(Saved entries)
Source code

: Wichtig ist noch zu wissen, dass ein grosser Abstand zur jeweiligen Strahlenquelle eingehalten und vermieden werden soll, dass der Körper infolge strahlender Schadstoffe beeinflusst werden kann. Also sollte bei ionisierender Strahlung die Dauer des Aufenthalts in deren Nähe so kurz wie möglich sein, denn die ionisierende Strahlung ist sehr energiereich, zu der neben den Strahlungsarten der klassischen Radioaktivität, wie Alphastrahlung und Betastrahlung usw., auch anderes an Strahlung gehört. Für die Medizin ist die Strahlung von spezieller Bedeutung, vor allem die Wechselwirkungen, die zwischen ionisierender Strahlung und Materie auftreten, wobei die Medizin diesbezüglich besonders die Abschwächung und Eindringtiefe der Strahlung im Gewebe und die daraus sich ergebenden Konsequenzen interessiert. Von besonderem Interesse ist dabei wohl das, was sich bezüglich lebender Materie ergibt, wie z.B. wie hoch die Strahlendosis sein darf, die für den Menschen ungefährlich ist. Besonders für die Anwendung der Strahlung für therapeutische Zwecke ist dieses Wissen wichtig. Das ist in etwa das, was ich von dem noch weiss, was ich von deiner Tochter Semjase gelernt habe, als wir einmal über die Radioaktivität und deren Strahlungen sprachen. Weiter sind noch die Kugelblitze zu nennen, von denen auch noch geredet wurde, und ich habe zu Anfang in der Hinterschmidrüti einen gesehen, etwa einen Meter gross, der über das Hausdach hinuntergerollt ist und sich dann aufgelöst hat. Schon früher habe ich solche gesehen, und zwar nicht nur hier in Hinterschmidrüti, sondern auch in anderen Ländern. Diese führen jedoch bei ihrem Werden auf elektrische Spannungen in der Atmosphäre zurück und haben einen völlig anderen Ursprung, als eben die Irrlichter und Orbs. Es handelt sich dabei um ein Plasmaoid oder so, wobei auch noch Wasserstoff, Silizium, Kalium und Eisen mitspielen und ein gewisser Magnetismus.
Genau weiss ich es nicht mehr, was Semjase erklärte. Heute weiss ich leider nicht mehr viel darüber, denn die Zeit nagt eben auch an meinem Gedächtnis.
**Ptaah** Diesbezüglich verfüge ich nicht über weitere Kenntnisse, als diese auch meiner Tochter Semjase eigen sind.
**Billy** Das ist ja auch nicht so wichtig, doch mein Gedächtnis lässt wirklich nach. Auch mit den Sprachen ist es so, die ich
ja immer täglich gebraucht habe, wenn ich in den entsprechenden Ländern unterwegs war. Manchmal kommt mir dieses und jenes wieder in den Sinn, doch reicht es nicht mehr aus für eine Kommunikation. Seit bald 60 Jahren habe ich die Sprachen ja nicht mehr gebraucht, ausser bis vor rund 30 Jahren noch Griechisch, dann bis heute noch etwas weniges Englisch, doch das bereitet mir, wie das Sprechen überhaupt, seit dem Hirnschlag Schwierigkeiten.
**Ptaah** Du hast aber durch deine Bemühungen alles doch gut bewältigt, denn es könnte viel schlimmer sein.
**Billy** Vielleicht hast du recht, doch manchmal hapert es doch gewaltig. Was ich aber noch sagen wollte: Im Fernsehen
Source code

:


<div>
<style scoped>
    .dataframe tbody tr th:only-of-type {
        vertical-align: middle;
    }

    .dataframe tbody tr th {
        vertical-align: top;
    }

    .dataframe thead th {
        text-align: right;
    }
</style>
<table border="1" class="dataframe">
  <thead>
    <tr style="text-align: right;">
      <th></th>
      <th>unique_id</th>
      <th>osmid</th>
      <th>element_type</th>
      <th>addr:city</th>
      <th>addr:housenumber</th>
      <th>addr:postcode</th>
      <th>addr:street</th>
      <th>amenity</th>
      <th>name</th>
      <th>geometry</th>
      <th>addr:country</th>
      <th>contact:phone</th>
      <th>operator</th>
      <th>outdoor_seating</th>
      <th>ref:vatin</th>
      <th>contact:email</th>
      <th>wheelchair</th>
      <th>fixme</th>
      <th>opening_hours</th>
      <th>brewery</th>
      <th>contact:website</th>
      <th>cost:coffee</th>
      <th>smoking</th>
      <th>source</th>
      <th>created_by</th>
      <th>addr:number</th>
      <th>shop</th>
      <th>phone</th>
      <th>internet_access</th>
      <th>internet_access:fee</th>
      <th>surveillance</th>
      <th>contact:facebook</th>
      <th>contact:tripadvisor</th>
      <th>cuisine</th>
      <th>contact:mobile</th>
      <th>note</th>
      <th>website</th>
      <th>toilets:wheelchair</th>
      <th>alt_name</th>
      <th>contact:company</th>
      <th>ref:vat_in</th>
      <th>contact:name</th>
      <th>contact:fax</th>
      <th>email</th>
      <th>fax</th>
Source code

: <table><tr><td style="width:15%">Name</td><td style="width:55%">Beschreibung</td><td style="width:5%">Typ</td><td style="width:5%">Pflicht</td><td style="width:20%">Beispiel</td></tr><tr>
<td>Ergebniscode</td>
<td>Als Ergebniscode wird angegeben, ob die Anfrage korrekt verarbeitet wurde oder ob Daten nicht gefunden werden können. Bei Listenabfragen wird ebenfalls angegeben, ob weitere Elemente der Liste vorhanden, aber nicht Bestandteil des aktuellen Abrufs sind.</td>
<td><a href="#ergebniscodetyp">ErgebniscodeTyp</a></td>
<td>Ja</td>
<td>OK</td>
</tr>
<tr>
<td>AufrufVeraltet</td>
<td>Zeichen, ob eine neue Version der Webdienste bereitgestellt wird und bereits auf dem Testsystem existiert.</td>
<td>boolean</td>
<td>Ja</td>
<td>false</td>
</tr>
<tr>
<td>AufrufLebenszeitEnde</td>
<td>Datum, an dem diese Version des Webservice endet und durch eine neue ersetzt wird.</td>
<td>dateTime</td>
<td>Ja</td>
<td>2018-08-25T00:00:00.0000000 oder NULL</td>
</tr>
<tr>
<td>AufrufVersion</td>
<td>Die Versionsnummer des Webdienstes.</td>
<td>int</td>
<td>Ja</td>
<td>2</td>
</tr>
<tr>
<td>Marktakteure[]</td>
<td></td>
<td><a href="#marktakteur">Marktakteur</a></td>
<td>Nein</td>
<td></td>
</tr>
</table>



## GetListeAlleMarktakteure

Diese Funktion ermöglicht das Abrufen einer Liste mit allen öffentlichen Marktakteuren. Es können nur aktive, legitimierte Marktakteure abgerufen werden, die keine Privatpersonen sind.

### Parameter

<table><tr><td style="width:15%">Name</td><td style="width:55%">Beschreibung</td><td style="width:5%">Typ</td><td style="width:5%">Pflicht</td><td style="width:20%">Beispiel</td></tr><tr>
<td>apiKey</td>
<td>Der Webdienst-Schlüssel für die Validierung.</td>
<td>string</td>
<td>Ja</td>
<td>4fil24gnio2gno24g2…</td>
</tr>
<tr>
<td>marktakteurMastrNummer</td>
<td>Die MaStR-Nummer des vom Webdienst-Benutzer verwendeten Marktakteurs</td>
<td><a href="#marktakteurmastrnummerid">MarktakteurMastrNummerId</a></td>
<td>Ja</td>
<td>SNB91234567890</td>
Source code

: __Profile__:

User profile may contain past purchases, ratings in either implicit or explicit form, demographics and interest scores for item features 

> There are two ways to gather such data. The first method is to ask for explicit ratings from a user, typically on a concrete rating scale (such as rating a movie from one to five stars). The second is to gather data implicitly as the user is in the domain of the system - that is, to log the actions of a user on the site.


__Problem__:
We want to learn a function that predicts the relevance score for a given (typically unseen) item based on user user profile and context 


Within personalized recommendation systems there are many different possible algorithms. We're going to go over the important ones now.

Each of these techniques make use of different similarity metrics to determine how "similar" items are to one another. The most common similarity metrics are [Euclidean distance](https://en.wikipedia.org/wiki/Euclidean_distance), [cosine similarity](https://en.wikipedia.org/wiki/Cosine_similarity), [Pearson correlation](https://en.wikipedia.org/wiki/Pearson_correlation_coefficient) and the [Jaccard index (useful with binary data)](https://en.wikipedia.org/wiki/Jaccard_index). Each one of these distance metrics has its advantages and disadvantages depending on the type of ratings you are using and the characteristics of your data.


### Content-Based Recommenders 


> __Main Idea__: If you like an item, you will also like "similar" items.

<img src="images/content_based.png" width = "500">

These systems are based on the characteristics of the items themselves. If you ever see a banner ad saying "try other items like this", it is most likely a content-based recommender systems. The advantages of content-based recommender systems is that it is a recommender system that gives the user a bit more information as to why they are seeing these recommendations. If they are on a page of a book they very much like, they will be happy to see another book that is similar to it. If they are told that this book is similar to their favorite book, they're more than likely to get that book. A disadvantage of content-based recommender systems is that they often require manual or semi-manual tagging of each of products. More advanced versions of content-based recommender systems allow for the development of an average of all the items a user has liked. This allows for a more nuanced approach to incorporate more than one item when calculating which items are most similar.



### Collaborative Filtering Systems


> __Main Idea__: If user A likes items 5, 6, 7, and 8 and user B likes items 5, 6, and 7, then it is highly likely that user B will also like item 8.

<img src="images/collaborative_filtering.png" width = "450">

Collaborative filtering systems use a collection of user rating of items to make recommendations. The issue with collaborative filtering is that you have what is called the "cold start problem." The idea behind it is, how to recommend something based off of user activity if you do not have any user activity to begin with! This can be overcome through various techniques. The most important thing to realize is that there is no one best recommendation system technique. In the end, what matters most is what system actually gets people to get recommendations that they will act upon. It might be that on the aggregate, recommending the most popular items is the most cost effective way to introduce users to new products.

**What the task requires**
Find every line in the entries that includes the word "weitere", then state how many there are and nothing else.

**Answer to the problem**
2